About this task :: Report every line from the material that contains the word "Knapp".

Records for this exercise ::

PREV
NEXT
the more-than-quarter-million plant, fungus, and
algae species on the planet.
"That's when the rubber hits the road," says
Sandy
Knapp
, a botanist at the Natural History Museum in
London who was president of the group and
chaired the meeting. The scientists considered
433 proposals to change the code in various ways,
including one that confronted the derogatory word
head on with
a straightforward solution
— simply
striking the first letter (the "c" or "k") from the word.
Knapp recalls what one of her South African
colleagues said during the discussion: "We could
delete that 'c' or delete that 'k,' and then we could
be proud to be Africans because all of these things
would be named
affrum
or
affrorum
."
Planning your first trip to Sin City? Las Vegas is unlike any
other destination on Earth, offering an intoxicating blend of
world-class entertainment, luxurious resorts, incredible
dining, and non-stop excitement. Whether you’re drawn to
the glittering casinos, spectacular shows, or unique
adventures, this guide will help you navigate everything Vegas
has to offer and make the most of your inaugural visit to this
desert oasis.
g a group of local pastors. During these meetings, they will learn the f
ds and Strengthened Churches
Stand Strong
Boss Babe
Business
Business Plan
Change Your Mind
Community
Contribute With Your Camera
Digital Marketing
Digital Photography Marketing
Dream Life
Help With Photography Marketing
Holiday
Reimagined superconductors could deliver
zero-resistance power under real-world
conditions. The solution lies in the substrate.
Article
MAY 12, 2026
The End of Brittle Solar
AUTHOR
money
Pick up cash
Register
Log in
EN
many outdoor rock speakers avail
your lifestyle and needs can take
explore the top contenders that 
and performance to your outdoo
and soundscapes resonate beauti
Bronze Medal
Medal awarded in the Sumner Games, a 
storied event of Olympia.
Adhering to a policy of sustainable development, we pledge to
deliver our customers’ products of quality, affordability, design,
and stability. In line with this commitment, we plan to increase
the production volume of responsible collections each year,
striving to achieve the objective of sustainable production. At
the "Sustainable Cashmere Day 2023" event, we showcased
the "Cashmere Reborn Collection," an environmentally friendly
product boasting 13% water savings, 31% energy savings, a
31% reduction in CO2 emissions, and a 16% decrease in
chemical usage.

Finished exercise ::
Knapp
Knapp recalls what one of her South African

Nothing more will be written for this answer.